BEGIN

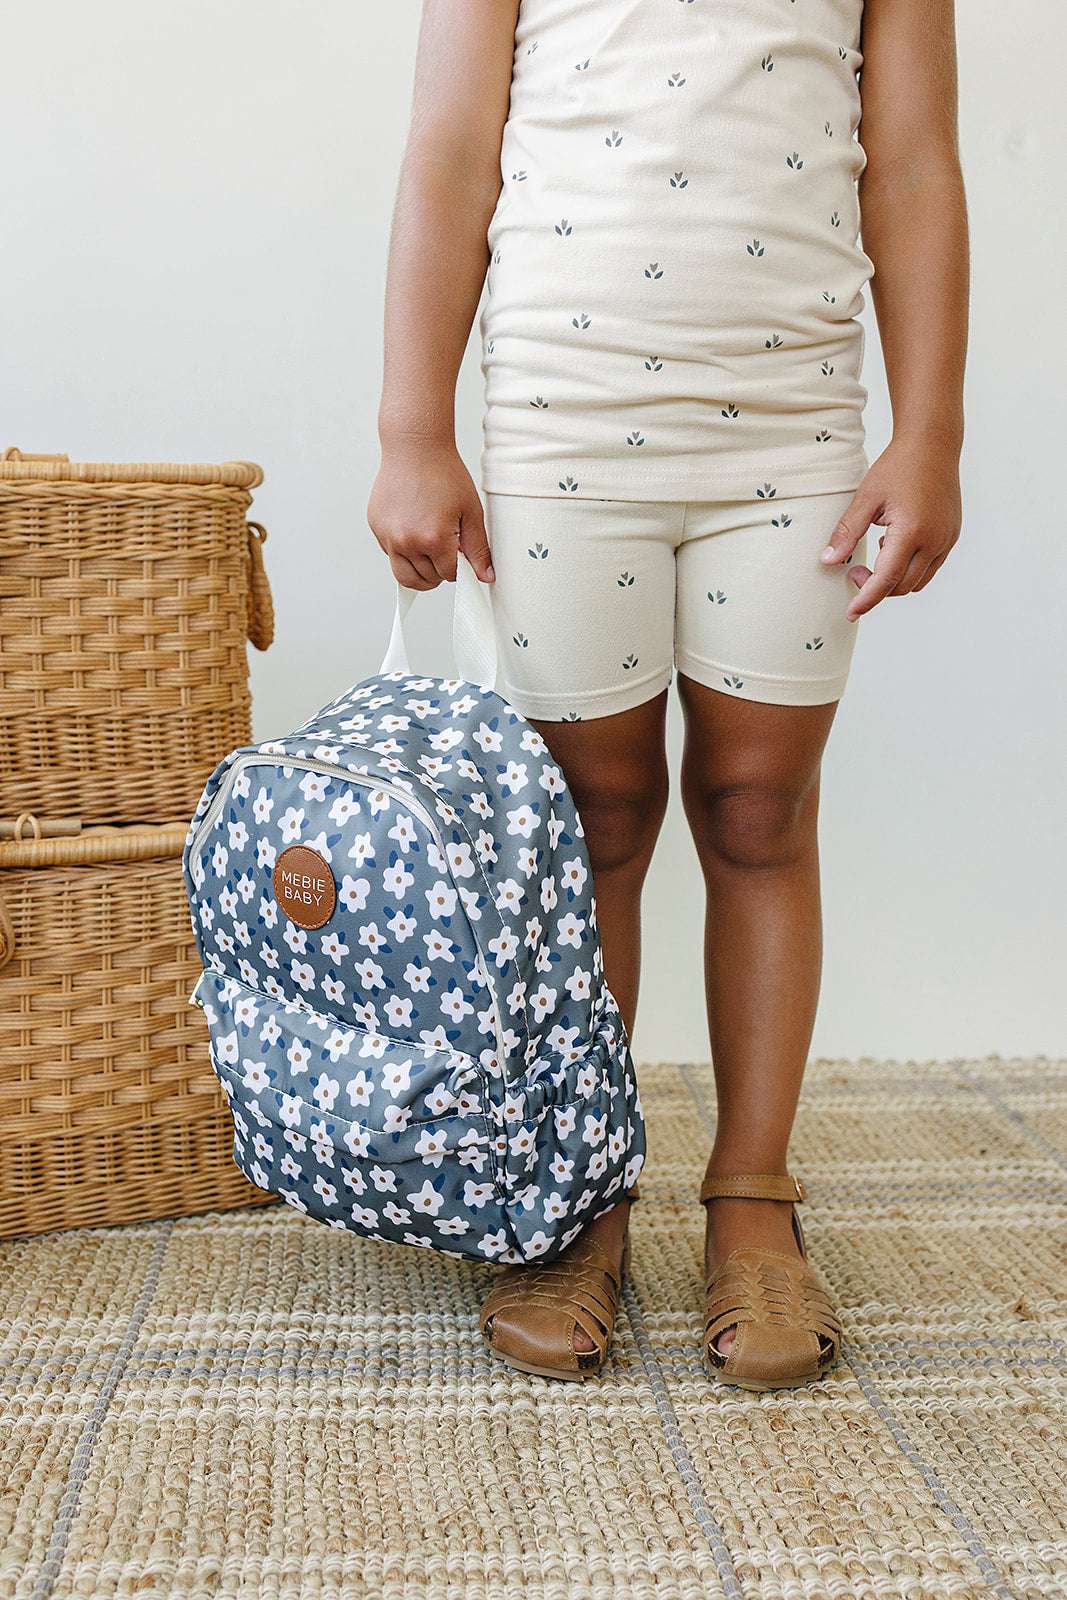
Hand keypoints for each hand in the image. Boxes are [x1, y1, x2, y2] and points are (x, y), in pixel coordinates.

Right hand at [367, 437, 493, 590]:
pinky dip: (403, 552)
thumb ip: (478, 549)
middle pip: (425, 580)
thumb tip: (485, 576)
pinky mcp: (376, 527)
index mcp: (432, 539)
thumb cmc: (443, 473)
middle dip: (439, 572)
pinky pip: (390, 553)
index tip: (461, 556)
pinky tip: (414, 530)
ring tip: (430, 550)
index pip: (448, 575)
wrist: (414, 448)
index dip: (459, 569)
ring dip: (419, 570)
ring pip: (403, 575)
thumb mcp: (470, 512)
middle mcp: (406, 541)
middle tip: (447, 552)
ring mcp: (387, 536)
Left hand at [820, 436, 961, 619]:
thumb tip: (827, 561)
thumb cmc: (897, 467)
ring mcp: (947, 540)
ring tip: (877, 552)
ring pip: (918, 581)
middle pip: (902, 586)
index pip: (887, 579)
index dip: (867, 599)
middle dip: (876, 588)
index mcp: (911, 531)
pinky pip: (930, 568)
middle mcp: (935, 540)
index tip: (850, 612)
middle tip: (853, 569)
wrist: (932, 445)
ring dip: (894, 580)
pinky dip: (909, 569)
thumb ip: (847, 532)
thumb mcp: (866, 498)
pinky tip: (894, 546)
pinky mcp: (951, 536)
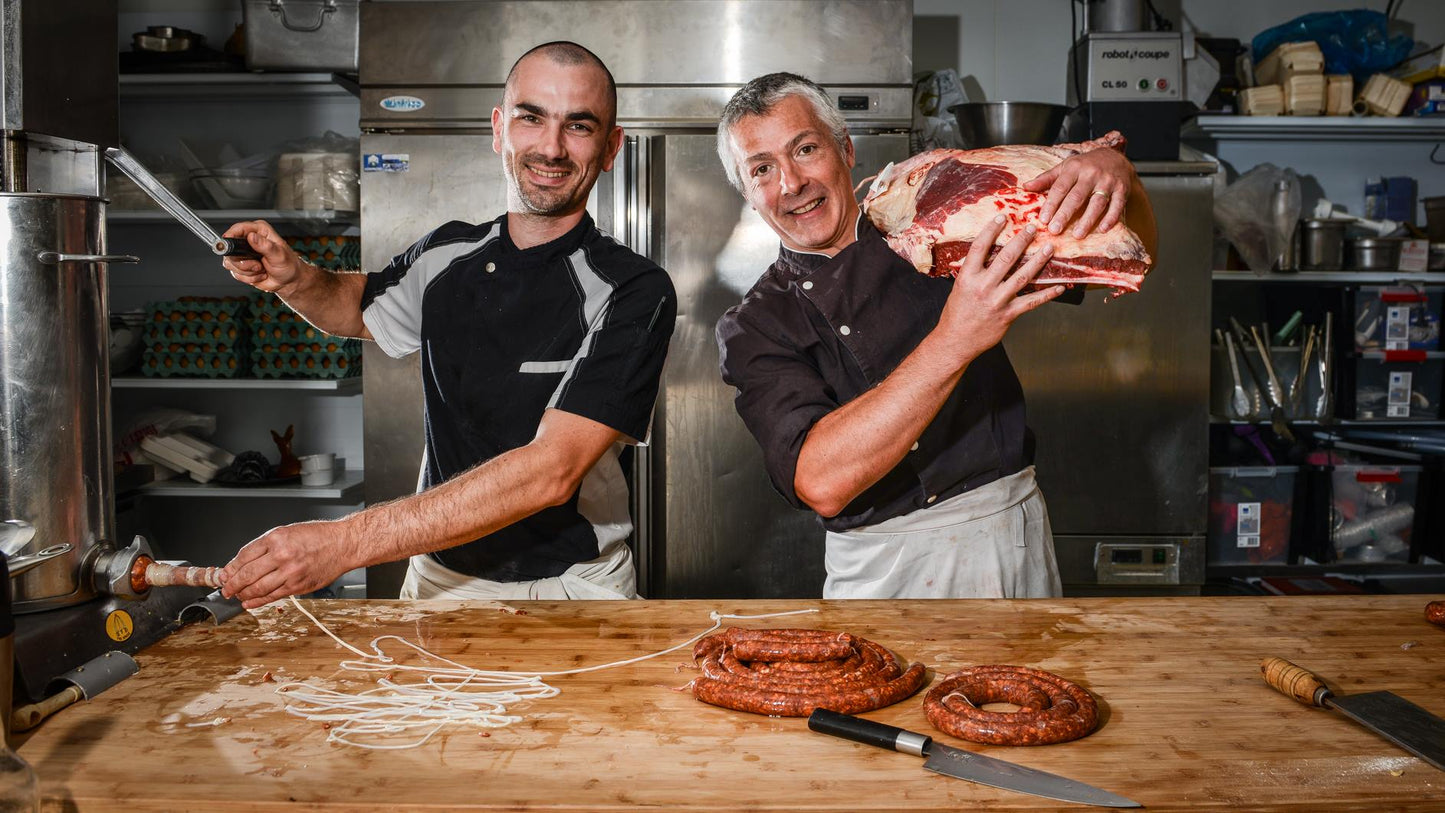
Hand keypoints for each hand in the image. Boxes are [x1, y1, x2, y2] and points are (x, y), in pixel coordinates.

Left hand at [219, 520, 348, 608]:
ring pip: (257, 588)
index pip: (244, 556)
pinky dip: (257, 601)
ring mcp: (290, 572)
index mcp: (276, 538)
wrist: (342, 545)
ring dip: (242, 594)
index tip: (224, 574)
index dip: (230, 568)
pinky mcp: (297, 586)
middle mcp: (282, 555)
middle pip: (247, 574)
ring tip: (236, 595)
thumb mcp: (287, 532)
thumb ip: (265, 547)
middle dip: (232, 584)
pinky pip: (272, 596)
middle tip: (225, 588)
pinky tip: (249, 602)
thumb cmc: (317, 537)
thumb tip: (244, 563)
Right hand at [221, 220, 306, 296]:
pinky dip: (248, 277)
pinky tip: (259, 274)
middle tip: (258, 265)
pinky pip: (235, 273)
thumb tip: (252, 237)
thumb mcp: (280, 255)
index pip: (239, 228)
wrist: (289, 281)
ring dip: (247, 271)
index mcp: (260, 231)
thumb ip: (265, 246)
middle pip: (230, 248)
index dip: (231, 235)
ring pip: (231, 263)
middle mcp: (249, 240)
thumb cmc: (288, 265)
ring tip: (261, 269)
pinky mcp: (241, 266)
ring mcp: (243, 254)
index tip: (229, 245)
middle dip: (243, 262)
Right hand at [935, 216, 1063, 355]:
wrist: (956, 341)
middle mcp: (982, 287)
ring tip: (1049, 248)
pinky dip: (1047, 294)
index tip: (1002, 217)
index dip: (991, 230)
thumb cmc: (957, 313)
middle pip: (1006, 259)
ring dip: (1038, 261)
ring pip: (1022, 277)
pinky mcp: (1008, 315)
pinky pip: (1032, 302)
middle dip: (1021, 240)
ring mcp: (997, 301)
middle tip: (1033, 227)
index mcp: (967, 277)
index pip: (980, 248)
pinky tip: (1060, 286)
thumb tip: (989, 253)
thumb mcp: (959, 287)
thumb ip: (974, 271)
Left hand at [1021, 148, 1137, 238]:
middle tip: (1055, 230)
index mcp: (1074, 168)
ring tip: (1077, 234)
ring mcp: (1108, 181)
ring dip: (1088, 220)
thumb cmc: (1085, 165)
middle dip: (1065, 214)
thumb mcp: (1065, 167)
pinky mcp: (1122, 189)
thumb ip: (1046, 178)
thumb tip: (1025, 187)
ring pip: (1097, 202)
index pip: (1060, 187)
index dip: (1051, 204)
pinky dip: (1111, 218)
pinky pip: (1117, 205)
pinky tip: (1103, 229)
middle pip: (1077, 196)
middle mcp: (1091, 174)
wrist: (1115, 157)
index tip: (1043, 220)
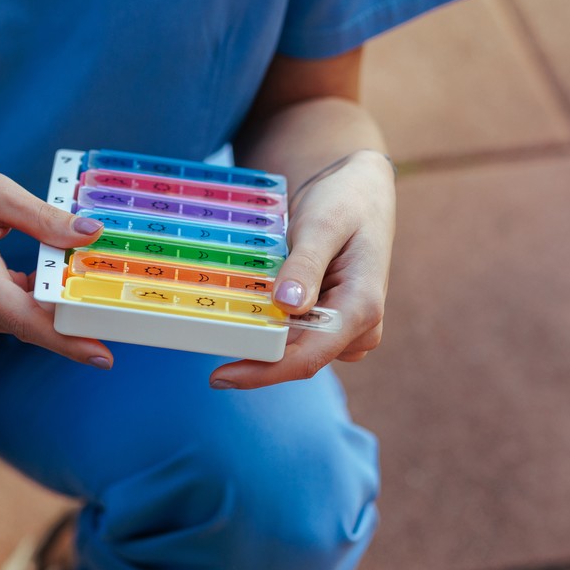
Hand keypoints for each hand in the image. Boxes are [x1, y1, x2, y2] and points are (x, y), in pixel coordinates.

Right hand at [0, 154, 112, 367]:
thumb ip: (43, 216)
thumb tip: (90, 233)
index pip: (26, 318)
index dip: (66, 340)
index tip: (103, 356)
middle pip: (31, 324)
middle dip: (76, 320)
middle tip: (121, 308)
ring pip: (25, 319)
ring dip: (59, 307)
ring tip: (96, 287)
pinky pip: (14, 311)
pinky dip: (40, 299)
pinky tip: (62, 280)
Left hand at [211, 149, 394, 389]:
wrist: (359, 192)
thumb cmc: (345, 201)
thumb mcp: (322, 224)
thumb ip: (306, 264)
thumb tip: (287, 305)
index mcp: (362, 307)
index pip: (308, 357)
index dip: (263, 372)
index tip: (221, 376)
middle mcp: (359, 328)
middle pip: (297, 358)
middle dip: (254, 354)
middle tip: (207, 336)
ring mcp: (346, 329)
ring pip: (293, 350)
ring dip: (260, 337)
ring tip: (227, 310)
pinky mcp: (331, 323)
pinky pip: (295, 336)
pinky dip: (269, 325)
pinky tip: (247, 308)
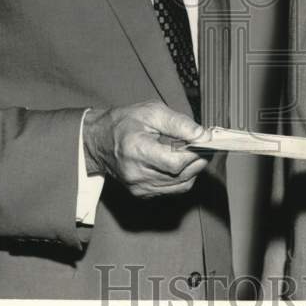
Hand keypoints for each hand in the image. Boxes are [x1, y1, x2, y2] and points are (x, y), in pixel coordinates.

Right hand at [82, 101, 208, 198]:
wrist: (99, 141)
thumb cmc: (125, 122)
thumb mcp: (152, 112)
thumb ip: (179, 123)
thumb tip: (203, 135)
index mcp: (136, 150)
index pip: (175, 162)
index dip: (195, 153)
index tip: (206, 140)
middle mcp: (136, 174)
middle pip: (181, 175)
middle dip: (198, 159)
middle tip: (205, 144)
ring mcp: (138, 187)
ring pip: (181, 185)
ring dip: (193, 169)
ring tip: (193, 151)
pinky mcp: (142, 194)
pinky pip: (172, 189)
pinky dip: (182, 176)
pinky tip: (180, 161)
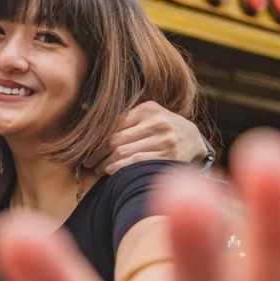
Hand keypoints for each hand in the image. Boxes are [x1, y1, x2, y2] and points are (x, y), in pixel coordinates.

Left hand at [86, 101, 206, 172]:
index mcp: (147, 109)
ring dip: (106, 163)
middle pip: (116, 139)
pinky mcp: (168, 156)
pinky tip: (110, 171)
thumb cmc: (163, 127)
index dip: (97, 138)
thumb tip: (87, 115)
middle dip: (98, 153)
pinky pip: (137, 162)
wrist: (194, 139)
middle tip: (87, 161)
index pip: (114, 124)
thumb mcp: (148, 115)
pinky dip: (120, 167)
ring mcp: (164, 140)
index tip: (86, 147)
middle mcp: (156, 122)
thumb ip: (125, 117)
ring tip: (97, 169)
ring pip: (124, 152)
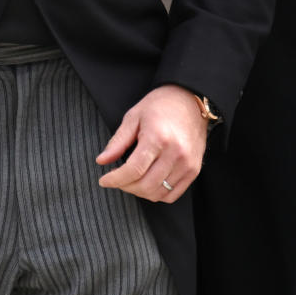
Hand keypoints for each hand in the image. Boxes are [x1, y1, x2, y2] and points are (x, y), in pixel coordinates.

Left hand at [96, 85, 206, 203]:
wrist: (190, 99)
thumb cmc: (160, 106)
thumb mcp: (134, 117)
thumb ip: (118, 141)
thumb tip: (101, 161)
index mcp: (158, 137)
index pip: (133, 170)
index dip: (115, 179)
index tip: (104, 180)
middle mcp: (175, 153)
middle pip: (145, 185)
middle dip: (125, 186)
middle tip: (117, 179)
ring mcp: (187, 163)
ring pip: (157, 193)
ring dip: (140, 192)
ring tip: (131, 180)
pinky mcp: (194, 169)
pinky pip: (172, 194)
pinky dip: (157, 194)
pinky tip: (148, 182)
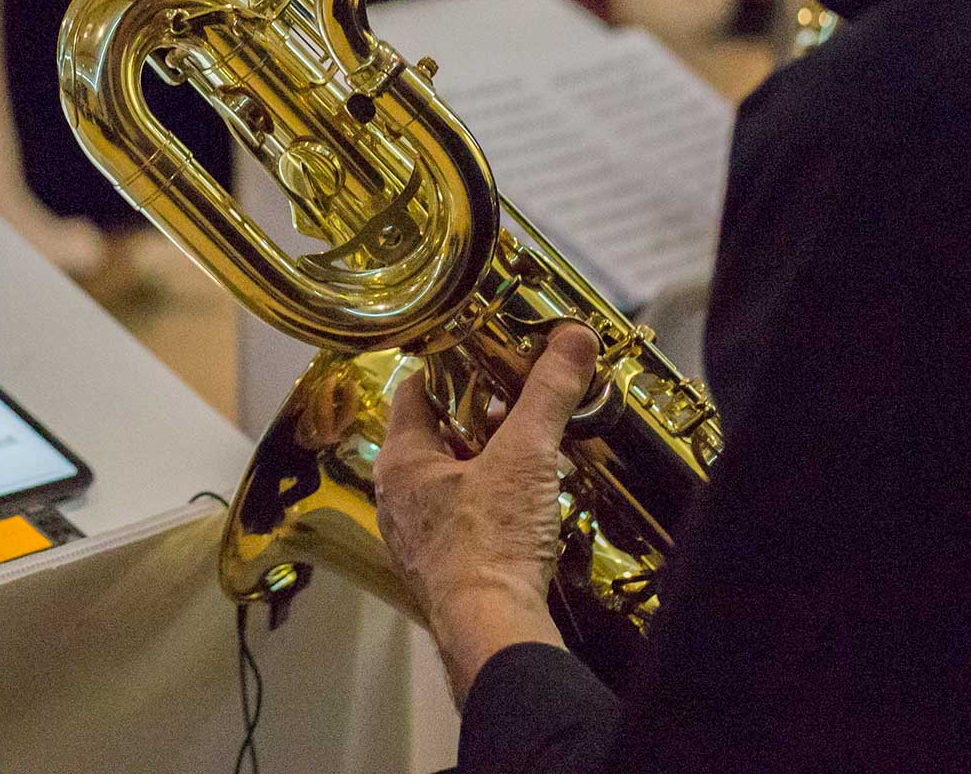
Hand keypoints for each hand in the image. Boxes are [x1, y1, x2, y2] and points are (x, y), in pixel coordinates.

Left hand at [376, 324, 601, 703]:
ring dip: (484, 463)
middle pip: (434, 436)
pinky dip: (487, 504)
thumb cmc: (492, 544)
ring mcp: (415, 538)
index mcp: (401, 461)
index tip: (486, 356)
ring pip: (447, 480)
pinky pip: (459, 520)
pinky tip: (521, 506)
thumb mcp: (526, 455)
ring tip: (527, 451)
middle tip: (518, 403)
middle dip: (477, 417)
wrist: (492, 632)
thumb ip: (549, 393)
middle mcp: (396, 498)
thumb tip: (573, 337)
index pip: (415, 392)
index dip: (450, 369)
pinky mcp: (441, 570)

END

> WORK INSTRUCTION: Your task is to copy exactly, and only, the lines from the line with "ring mcp: (415, 538)" through the last line of the entries, both included.

> TASK RESPONSE:
ring mcp: (415, 538)
index mcp: (401, 461)
index tip: (486, 356)
ring pip: (447, 480)
pinky pip: (459, 520)
pinky tip: (521, 506)
thumb mcp: (526, 455)
ring tip: (527, 451)
middle tip: (518, 403)
middle dip: (477, 417)
wrist: (492, 632)
thumb ip: (549, 393)
middle mcp: (396, 498)
thumb tip: (573, 337)
index pip: (415, 392)
index dip: (450, 369)
pinky mcp: (441, 570)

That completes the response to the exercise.